以下の日程表のようにクリニカル・クラークシップとミニレクチャーの2本柱からなっています。

  • 医学生が医療チームの一員(学生医師)として実際の患者診療に従事しながら臨床実習を行うものです。
    これを‘診療参加型’臨床実習といいます。
    cf.
    ‘臨床見学型’:医師が行う医療行為を見学するのみです。
    ‘模擬診療型’:実際に患者様と接しますが、その行為は正式にカルテには記載されません。
    ‘診療参加型’:その行為は正式のカルテに記載され、患者の診療に一定の責任を持ちます。 
    (但しカルテには指導医のカウンターサインが必要です。)
  • 指導医(シニア・レジデント)の指導あるいは監視のもとに許容された医療行為を行います。
  • 将来、(プロの)医師となるために必要な態度、価値観、知識および技能を身につけるのが目的です。
  •  
  • ‘患者中心の医療’を、医療面接や診察時に体感する。
  • プレゼンテーションの仕方や問題の解決ヘのアプローチの仕方を学ぶ。

ことです。

評価項目

病歴聴取・身体診察・カルテ記載・症例のプレゼンテーション・臨床医としての態度・患者とのコミュニケーション・医療チームの他のメンバーとの関係などです。

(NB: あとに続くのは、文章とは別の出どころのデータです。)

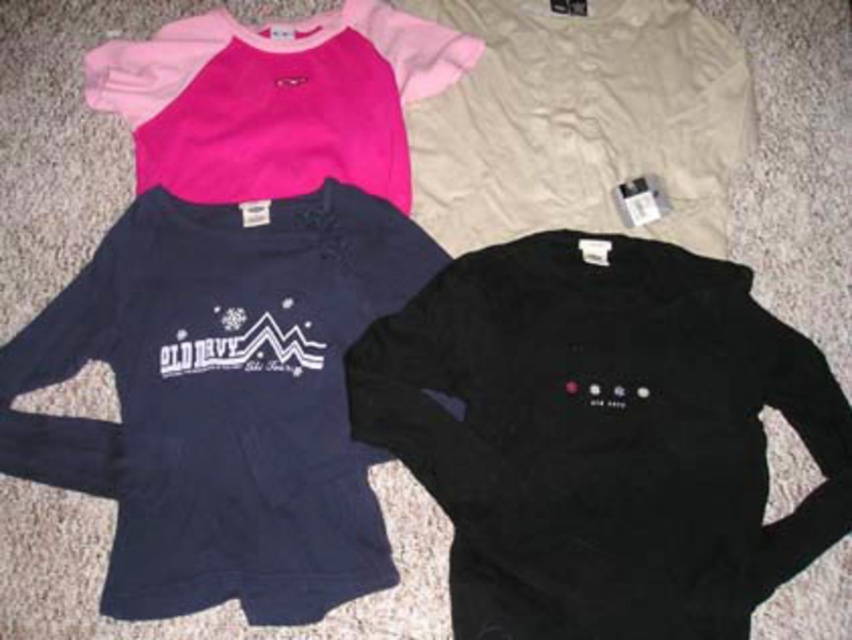
Which is more to the left, black fleece sweatshirt at lower right or beige cotton sweatshirt at upper center?

black fleece sweatshirt at lower right

Is black fleece sweatshirt at lower right shorter than beige cotton sweatshirt at upper center?

No.

Is point (740, 628) less distant than point (709, 115)?

Yes, point (740, 628) is in front of point (709, 115).

The image size is (852, 640). In order to click on black fleece sweatshirt at lower right in this screenshot , I will do `click(603, 436)`.

Which is in front, point (461, 545) or point (21, 426)?

Point (461, 545)

Is black fleece sweatshirt at lower right shorter than navy fleece sweatshirt at upper left?

Yes.

Is point (516, 528) more distant than point (334, 406)?

No, (516, 528) is closer to viewer.

Identify the location of black fleece sweatshirt at lower right. click(603, 436).

Locate an element on the screen. This screenshot has width=852, height=640. beige cotton sweatshirt at upper center is located at coordinates (579, 120).

Between point (608, 163) and point (285, 150), which one is positioned in front?

Point (608, 163) is more forward.

Is point (722, 100) positioned in front of point (321, 16)?

Yes, point (722, 100) is in front of point (321, 16).

At what (x,y) coordinates should I click in order to perform the action: click on beige cotton sweatshirt at upper center. Please return your answer as a coordinate pair (x, y). This screenshot has width=852, height=640. Looking at the image, I should click on (579, 120).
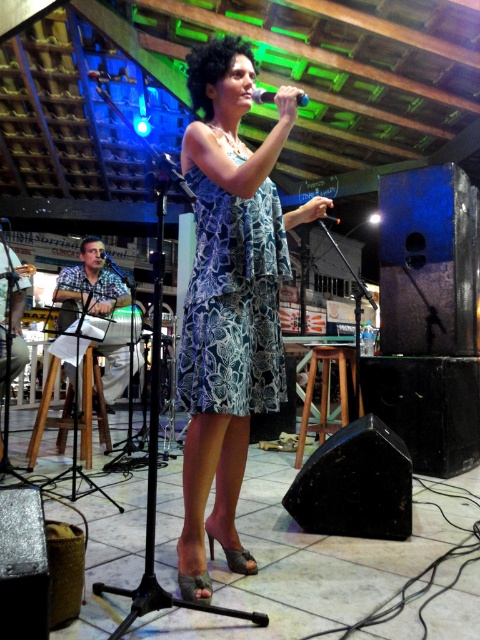
You are a stagehand who needs to place a new microphone stand in the center of the stage. The stage is represented by a coordinate system where the bottom left corner is the origin point. The wooden stool at center is located at point (325, 392). Where should you place the microphone stand to ensure it is directly in front of the wooden stool at center?

The wooden stool at center is located at point (325, 392). To place the microphone stand directly in front of it, you should position it along the same vertical line but slightly closer to the front of the stage. However, without additional information about the stage dimensions or orientation, the exact coordinates cannot be determined with certainty. A reasonable approximation would be to place it at a point like 0.614, 0.579, assuming the Y coordinate decreases towards the front.

You are a stagehand adjusting the lighting for the performance. You need to ensure the wooden stool at center is properly lit so it doesn not cast a shadow on the metallic silver microphone at upper center. Given the current setup, is the stool positioned in a way that might cause a shadow on the microphone?

The wooden stool at center is positioned under the metallic silver microphone at upper center, so it will cast a shadow on the microphone if the light source is above it. Adjust the stool or lighting to avoid obstruction.

You are a stagehand who needs to place a new amplifier that is 1.2 meters wide. You have space between the wooden stool at center and the metallic silver microphone at upper center. Can the amplifier fit in that space?

The wooden stool at center is wider than the metallic silver microphone at upper center. Since the amplifier is 1.2 meters wide, but the exact width of the space between them isn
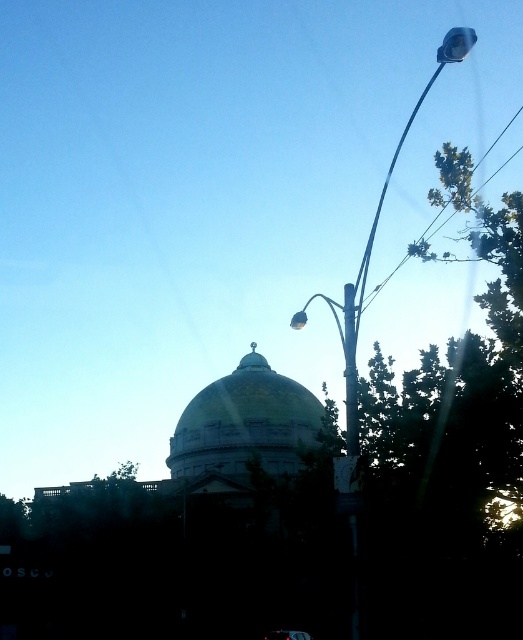
You are a photographer planning to take a photo of the shiny black car at center and the metallic pole at right. Based on their sizes in the image, which object should you focus on first if you want to ensure both are in sharp focus?

The metallic pole at right is larger in size than the shiny black car at center, so focusing on the metallic pole at right first would ensure both are in sharp focus since it is closer to the camera.

From the picture: You are standing at point (245, 422) in the scene. Looking around, you see the gold yellow dome at center. What is the closest object to you at this location?

The closest object to you at point (245, 422) is the gold yellow dome at center, as it is located directly at this coordinate.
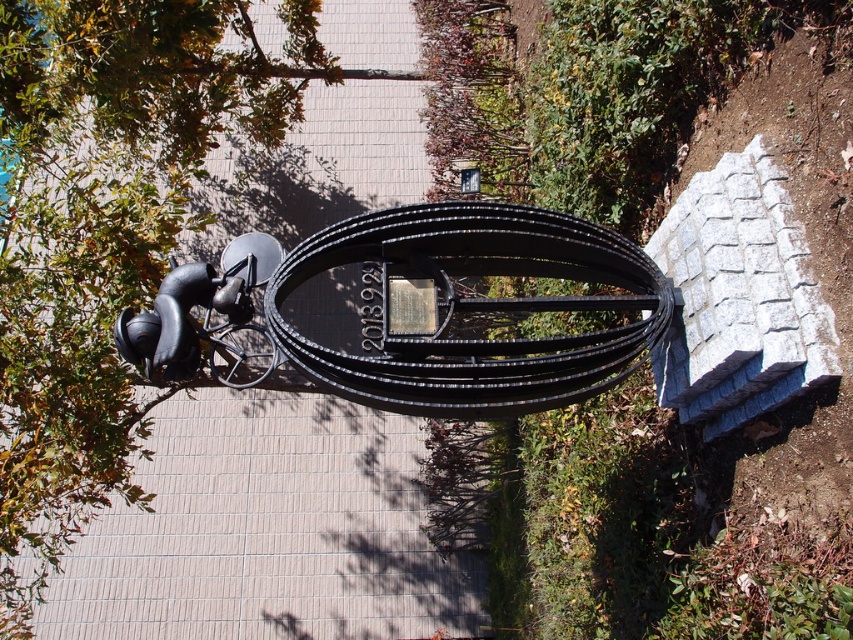
Question: Considering the relative positions of green leafy tree at upper left and black metallic cable at center in the image provided, where is green leafy tree at upper left located with respect to black metallic cable at center?

Choices:
 (A) below
 (B) above

Answer: (B)

Question: Does green leafy tree at upper left lie behind black metallic cable at center?

Choices:
 (A) no
 (B) yes

Answer: (B)

Question: Which of the following is the farthest from the observer?

Choices:
 (A) black metallic cable at center
 (B) green leafy tree at upper left

Answer: (B)

Question: Where is green leafy tree at upper left located in relation to black metallic cable at center in the image?

Choices:
 (A) left
 (B) right

Answer: (A)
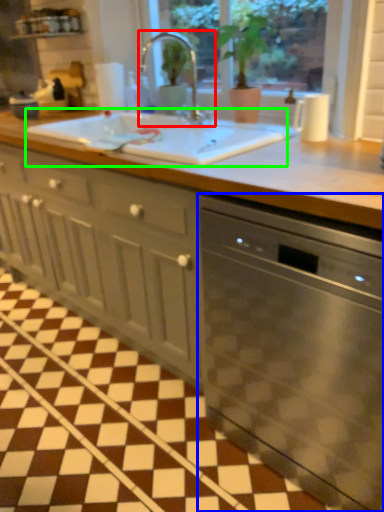
Question: Estimate the real-world distances between objects in this image. Which object is farther from tap (highlighted by a red box), home appliance (highlighted by a blue box) or sink (highlighted by a green box)?

Choices:
 (A) home appliance
 (B) sink

Answer: (A)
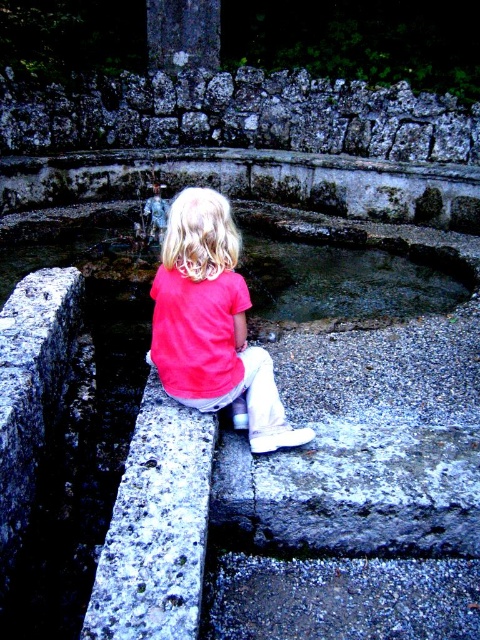
Question: From the image, what is the correct spatial relationship of pink matte shirt at center in relation to smooth stone water at center?

Choices:
 (A) left
 (B) right

Answer: (A)

Question: Which point is closer to the camera taking this photo?

Choices:
 (A) (117, 221)
 (B) (134, 81)
 (C) (239, 317)

Answer: (C)

Question: Does rough stone wall at upper center lie in front of smooth stone water at center?

Choices:
 (A) yes
 (B) no

Answer: (B)

Question: Estimate the real-world distances between objects in this image. Which object is farther from the rough stone wall at upper center?

Choices:
 (A) pink matte shirt at center
 (B) smooth stone water at center

Answer: (A)

Question: Is rough stone wall at upper center smaller than smooth stone water at center?

Choices:
 (A) no
 (B) yes

Answer: (A)

Question: Among these objects, which one is farthest from the camera?

Choices:
 (A) pink matte shirt at center
 (B) rough stone wall at upper center

Answer: (B)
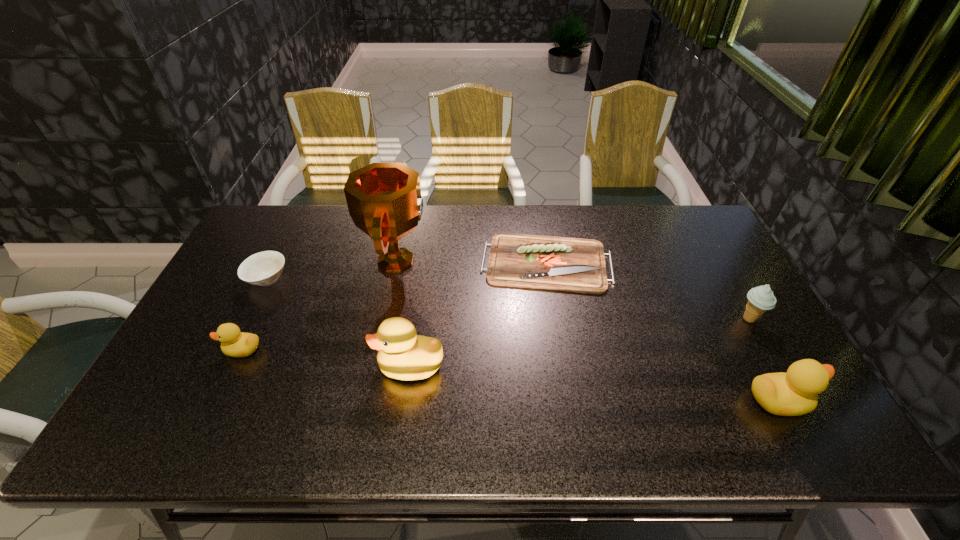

  • 医学生としての自覚を持ち、服装・言動に節度を持つこと。特に患者様や家族への対応には十分配慮すること。
  • 時間を厳守すること(約束を守らないと人からの信頼を失う)。
  • できるだけ多くの患者様と神経徴候をみること。
  • 疑問点は遠慮なく指導医に質問し、確実な知識を習得すること。

「臨床実習の手引き」に記載されているが、以下の点を補足しておきます。

  • 実習には指定した神経内科学の教科書、参考書のほか神経ブロック講義のプリントと神経解剖学の図譜(基礎の時に使用したもの)を必ず持参すること。〈※1〉
  • Clinical clerkshipではモーニングラウンドに参加し常時担当レジデントと行動を共にし、その指示に従うこと。〈※1〉
  • その間の受け持ち患者様については病歴、神経学的所見、検査データ、画像所見をよく把握すること。〈※1〉
  • 実習最終日にミニレクチャーの評価表、自己評価表と神経内科臨床実習の感想を提出すること。〈※2〉

※1:土曜日に1人約10分で要領よく症例をプレゼンテーションしてもらい、それについて口頭試問を行います。
         第二週金曜日に総論(神経解剖と診察法)、各論(神経症候学と代表的な神経疾患)の筆記試験を行います。

※2:評価については、総論および各論の筆記試験、Clinical clerkshipの実習態度、Advanced OSCE、
         受け持ち症例の口頭試問の成績を総合して評価(100点満点)します。